→ **Exercise goal**
Examine the data line by line and report how many lines include the word "down", with no additional output.

-------- Entries shown

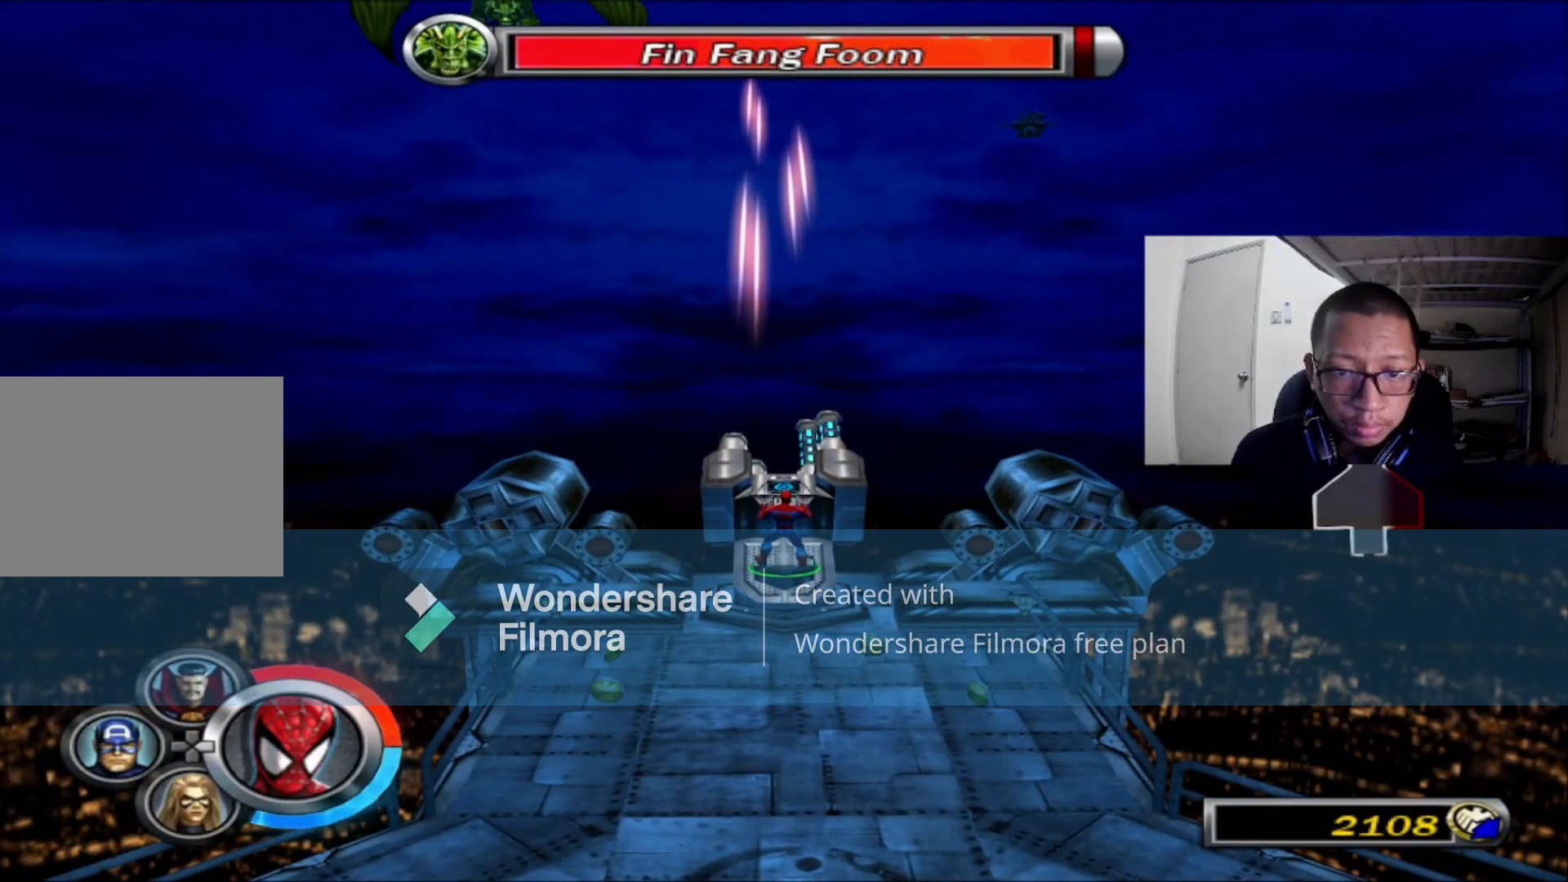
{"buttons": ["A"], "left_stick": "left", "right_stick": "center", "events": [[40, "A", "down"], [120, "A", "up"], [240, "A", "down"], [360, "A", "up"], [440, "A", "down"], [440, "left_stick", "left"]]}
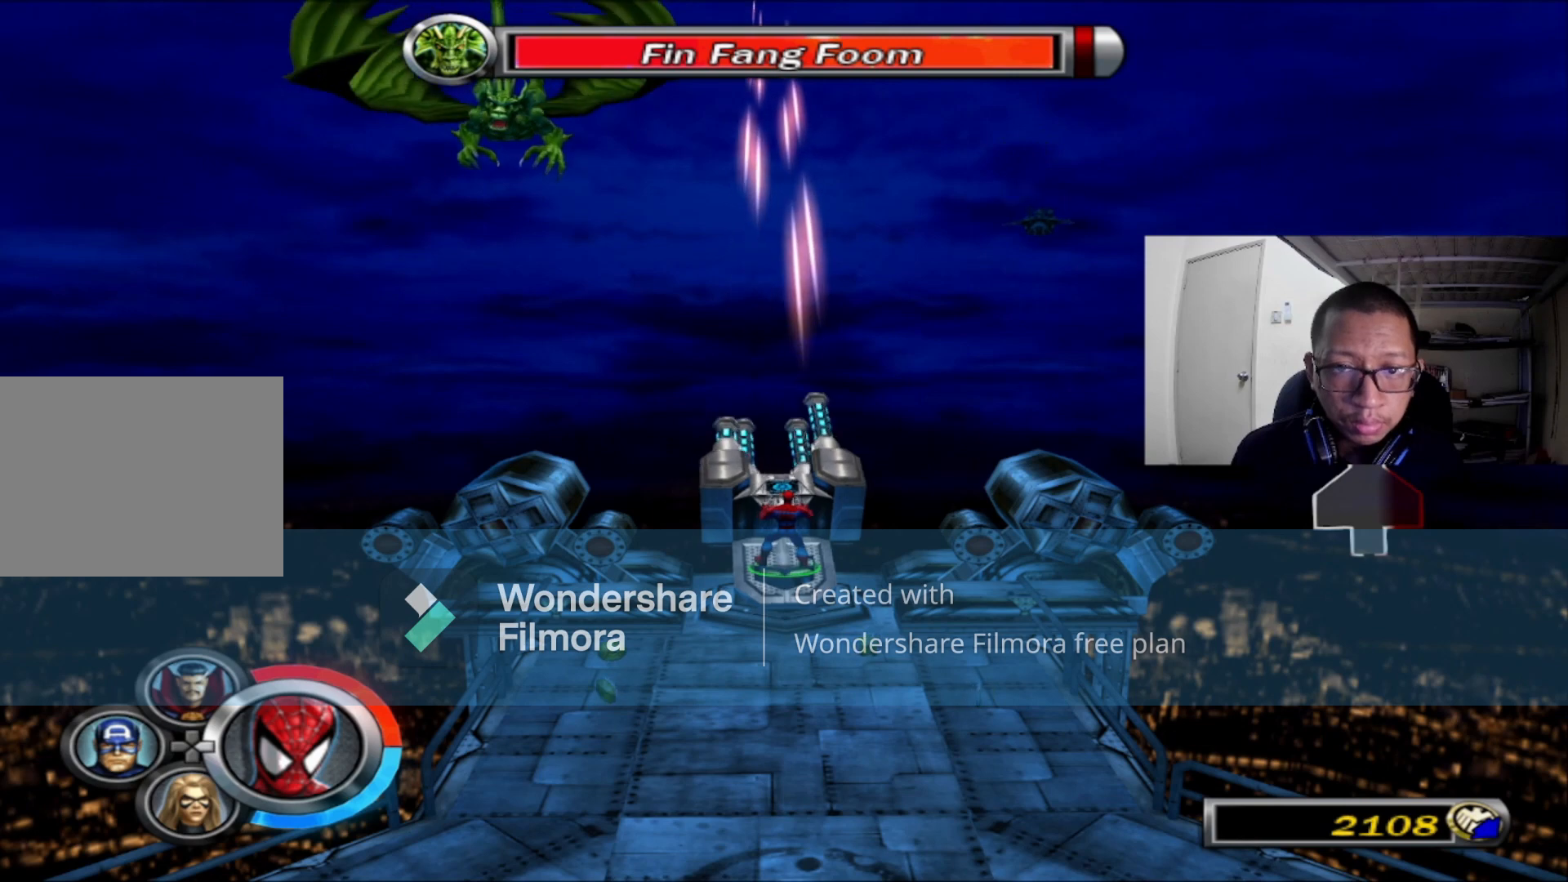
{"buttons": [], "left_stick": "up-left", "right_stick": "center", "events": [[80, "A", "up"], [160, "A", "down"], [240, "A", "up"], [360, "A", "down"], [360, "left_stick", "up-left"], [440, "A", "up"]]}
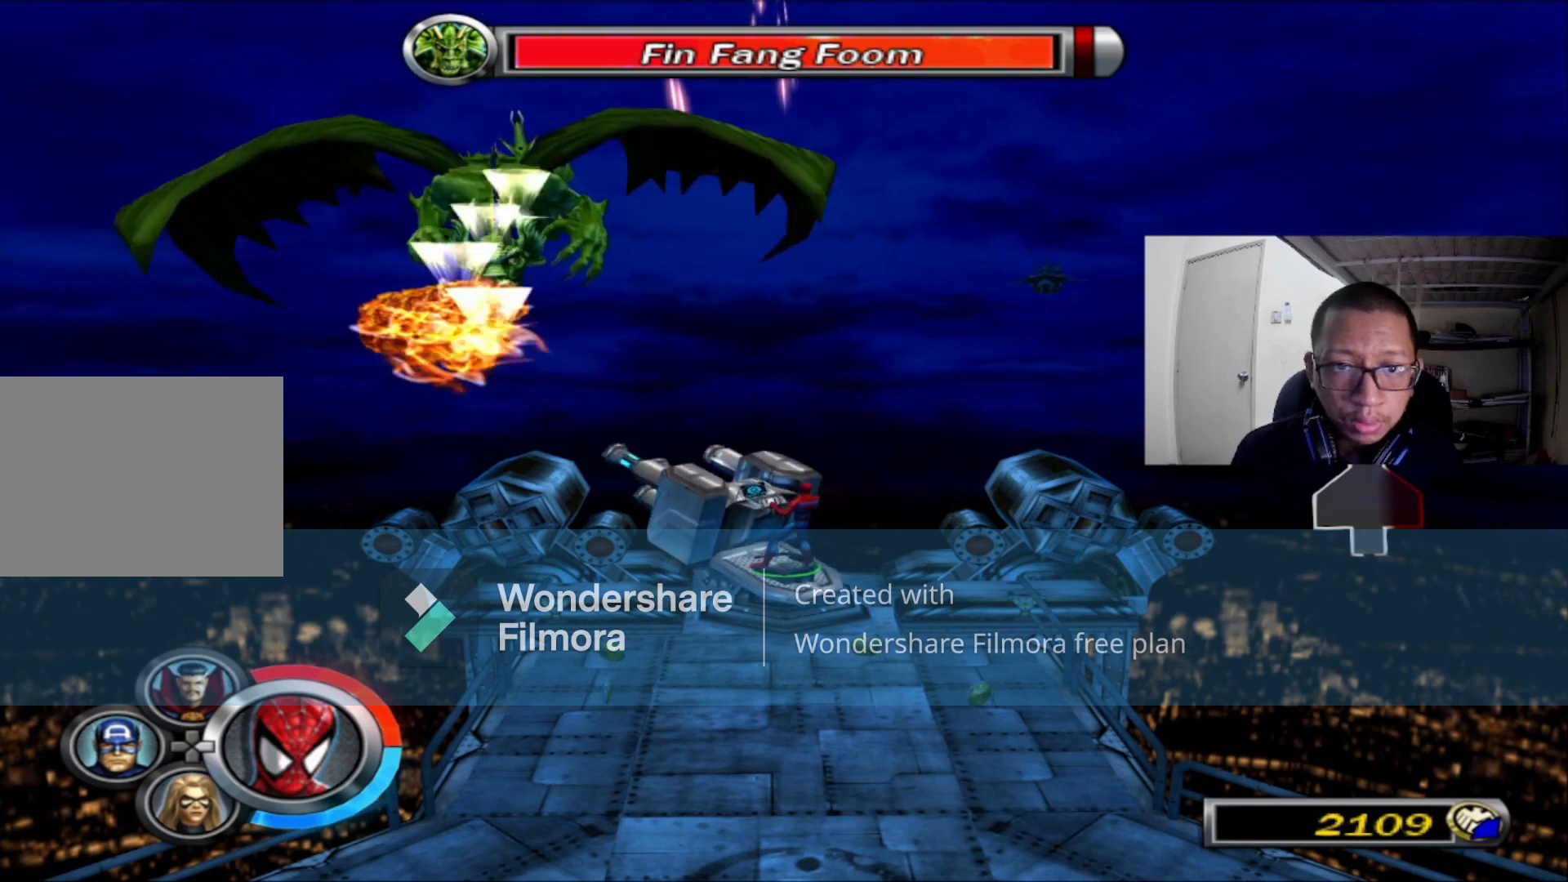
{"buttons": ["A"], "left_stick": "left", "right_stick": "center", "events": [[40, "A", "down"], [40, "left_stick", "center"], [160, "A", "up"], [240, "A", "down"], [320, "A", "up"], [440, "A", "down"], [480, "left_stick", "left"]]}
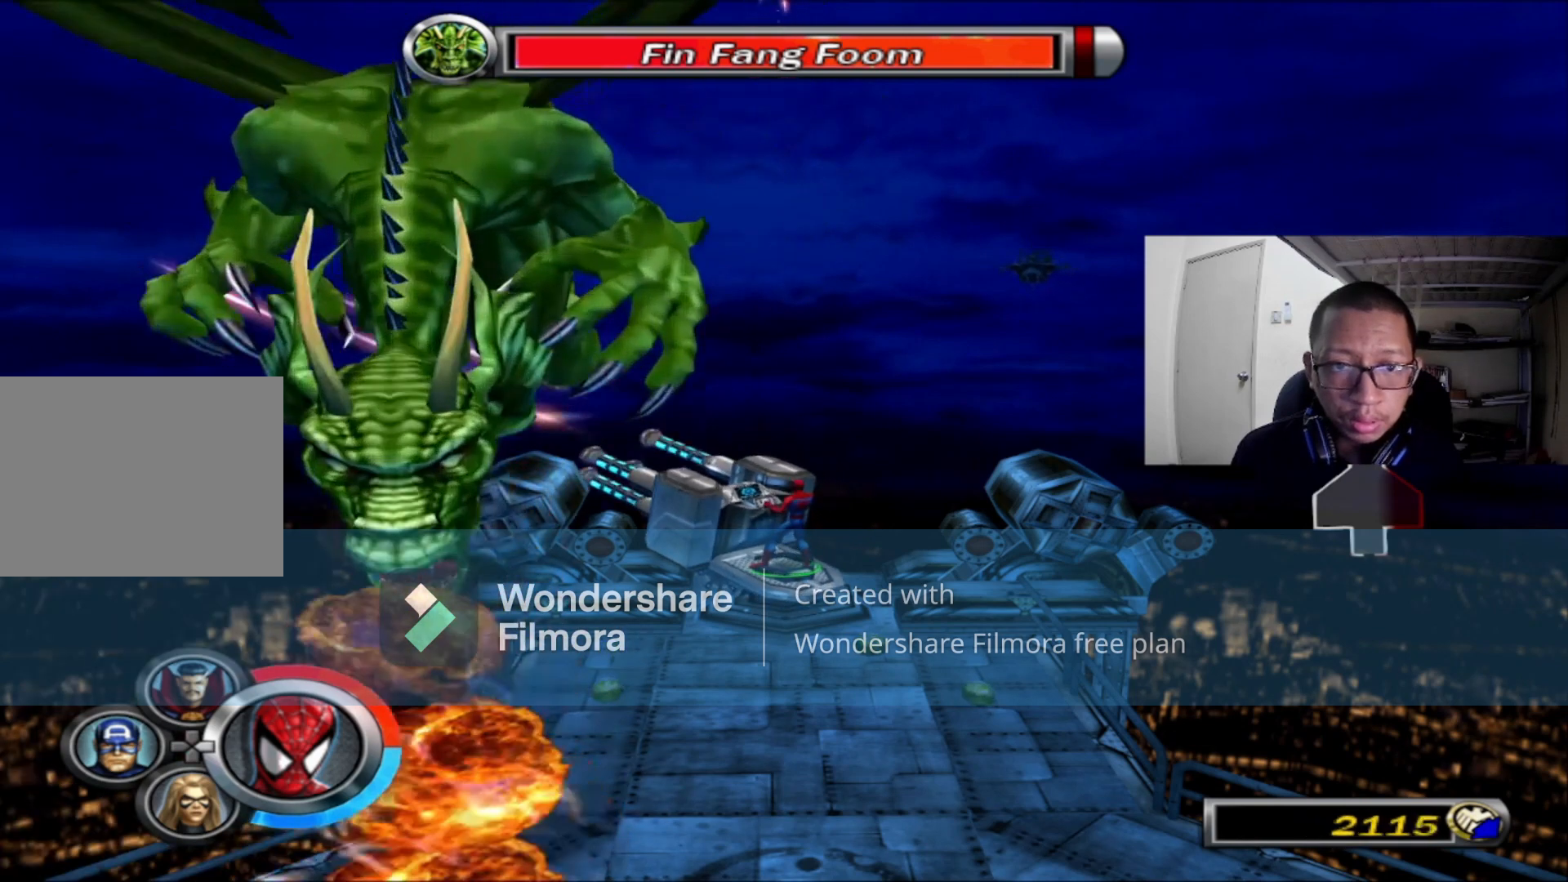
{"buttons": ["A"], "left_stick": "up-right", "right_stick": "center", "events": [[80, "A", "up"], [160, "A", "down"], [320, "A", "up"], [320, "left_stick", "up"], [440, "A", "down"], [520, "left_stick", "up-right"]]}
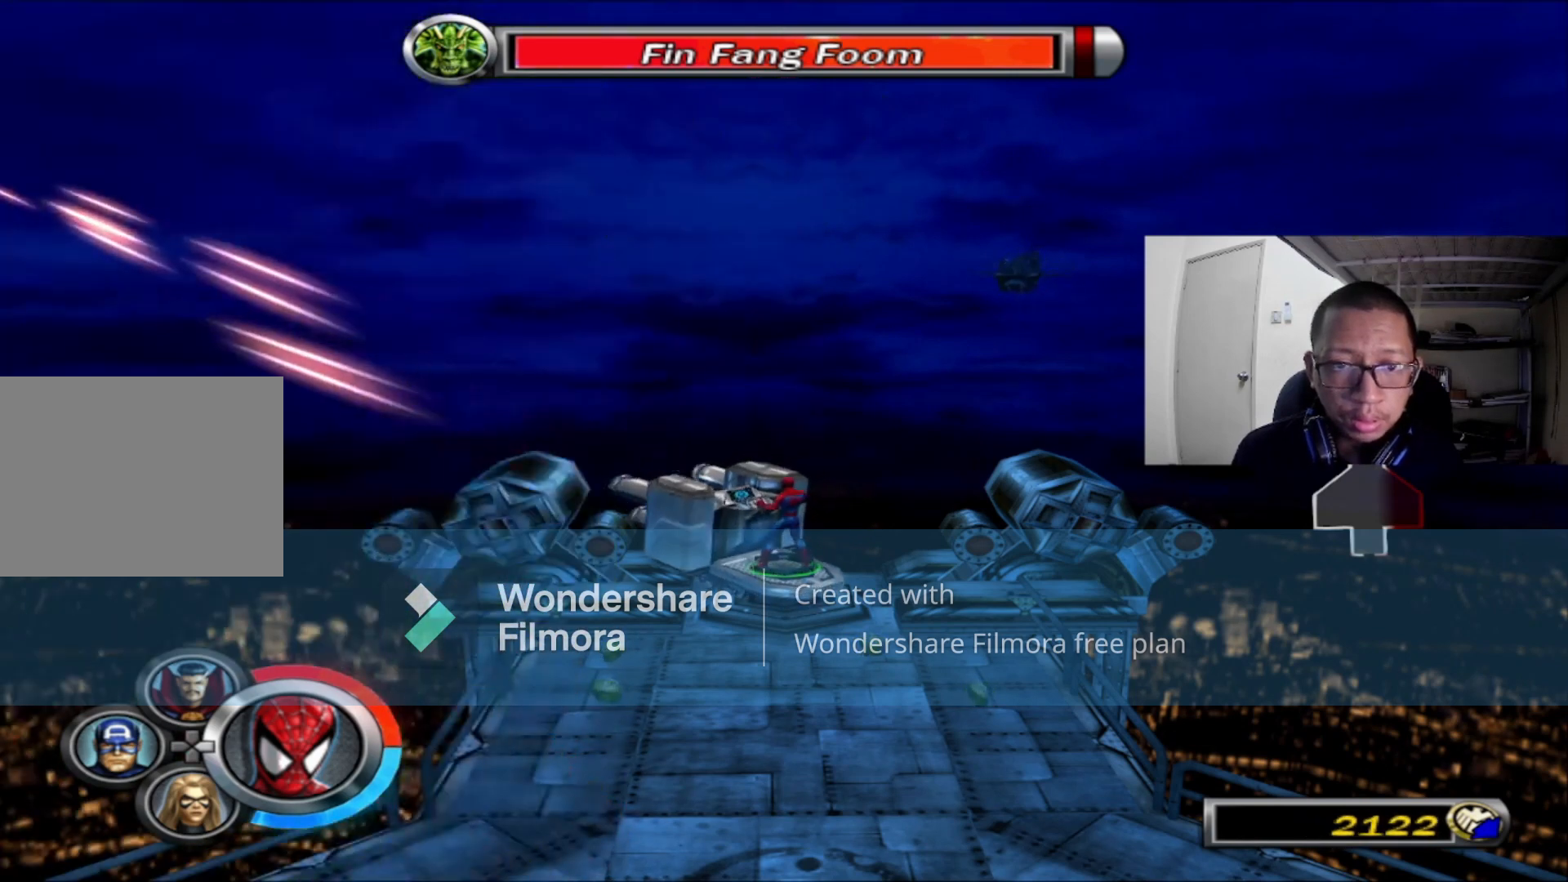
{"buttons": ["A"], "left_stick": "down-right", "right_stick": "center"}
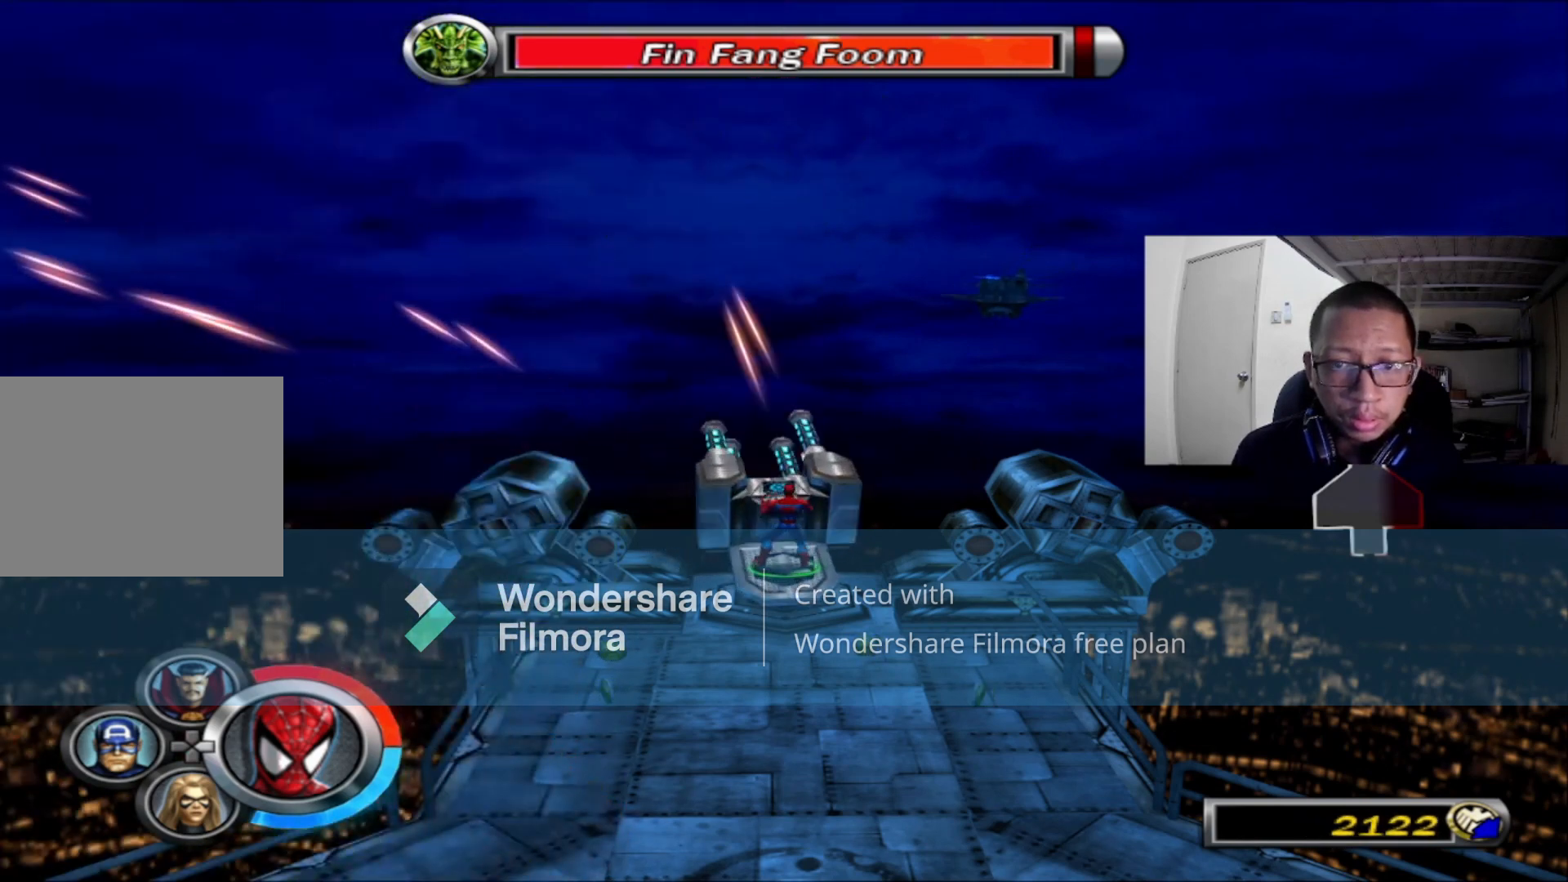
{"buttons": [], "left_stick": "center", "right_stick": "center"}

----------------

→ **Written solution**
5